The prime minister has set a deadline of this Thursday, after which he has said the UK is ready to "walk away".
No 10 said the time limit was still in place and the government was trying to "bridge" disagreements over fishing rights and state aid for businesses.
Meanwhile, the UK's negotiating team is in Brussels for further talks.
These come after Mr Johnson and European Commission President Ursula von der Leyen called for an intensification of discussions.
The prime minister set his deadline to coincide with the start of an EU summit, at which leaders will discuss the state of the trade talks.
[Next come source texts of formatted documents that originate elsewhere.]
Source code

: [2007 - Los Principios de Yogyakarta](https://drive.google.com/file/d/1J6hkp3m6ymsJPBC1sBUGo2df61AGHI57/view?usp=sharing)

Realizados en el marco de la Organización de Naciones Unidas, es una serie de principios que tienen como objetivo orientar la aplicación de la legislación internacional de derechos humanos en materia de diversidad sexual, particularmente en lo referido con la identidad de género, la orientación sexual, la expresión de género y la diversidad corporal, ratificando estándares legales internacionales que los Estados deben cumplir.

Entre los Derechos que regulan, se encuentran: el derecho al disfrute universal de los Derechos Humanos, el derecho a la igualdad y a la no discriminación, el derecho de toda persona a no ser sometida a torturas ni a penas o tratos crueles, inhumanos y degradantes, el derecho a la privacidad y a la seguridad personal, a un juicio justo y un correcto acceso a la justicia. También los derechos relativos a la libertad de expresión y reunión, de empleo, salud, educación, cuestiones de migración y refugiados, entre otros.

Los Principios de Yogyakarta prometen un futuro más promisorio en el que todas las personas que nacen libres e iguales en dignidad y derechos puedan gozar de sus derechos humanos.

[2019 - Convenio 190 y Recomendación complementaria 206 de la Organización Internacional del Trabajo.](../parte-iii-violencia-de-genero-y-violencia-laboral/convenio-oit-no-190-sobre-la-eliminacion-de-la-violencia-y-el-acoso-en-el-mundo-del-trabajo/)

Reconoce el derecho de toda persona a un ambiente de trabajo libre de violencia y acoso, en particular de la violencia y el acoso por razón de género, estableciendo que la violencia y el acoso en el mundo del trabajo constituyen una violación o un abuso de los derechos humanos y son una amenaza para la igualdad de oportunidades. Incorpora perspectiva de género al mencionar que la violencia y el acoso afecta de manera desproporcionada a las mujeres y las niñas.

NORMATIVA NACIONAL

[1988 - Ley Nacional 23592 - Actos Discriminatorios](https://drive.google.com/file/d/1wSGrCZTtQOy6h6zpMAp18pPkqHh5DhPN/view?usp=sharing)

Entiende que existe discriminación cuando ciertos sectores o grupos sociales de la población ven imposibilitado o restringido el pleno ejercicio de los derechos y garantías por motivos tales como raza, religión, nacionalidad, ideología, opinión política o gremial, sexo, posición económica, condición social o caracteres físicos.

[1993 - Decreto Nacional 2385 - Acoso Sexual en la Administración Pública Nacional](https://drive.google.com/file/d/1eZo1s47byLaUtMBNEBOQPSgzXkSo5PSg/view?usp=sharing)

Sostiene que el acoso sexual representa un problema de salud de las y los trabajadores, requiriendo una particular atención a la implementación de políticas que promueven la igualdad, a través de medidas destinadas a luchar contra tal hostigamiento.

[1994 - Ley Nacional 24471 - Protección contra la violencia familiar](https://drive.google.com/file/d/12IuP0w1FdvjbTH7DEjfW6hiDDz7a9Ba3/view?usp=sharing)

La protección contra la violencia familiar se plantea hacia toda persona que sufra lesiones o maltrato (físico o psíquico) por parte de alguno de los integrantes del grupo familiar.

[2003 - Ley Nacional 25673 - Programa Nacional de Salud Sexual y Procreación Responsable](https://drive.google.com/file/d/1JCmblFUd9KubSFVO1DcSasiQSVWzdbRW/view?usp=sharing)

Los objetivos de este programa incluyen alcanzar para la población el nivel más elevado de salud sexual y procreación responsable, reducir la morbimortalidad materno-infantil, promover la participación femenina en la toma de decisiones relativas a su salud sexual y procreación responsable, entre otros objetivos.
Both sides have spoken of progress in the last couple of weeks, but there are still major disagreements on two issues in particular.
First, the EU wants the UK to follow its rules on state aid - financial assistance given by government to businesses - but the UK says it would undermine independence.
Second, the UK wants full access to EU markets to sell its fish, but in return the EU is demanding full access for its fishing fleets to UK waters - which the UK does not want to provide.
It has been reported that France is ready to rule out a deal if the UK does not back down over fishing rights.
If no agreement is reached, the UK and EU would do business under World Trade Organisation rules from 1 January next year, which would mean tariffs on goods.
Last week, Irish Prime Minister Micheál Martin said "movement" was required before "end-state negotiations" could begin.
The UK's chief negotiator, Lord Frost, said he would advise the prime minister on whether the UK's set conditions for a deal have been met following his talks with EU counterpart Michel Barnier in Brussels.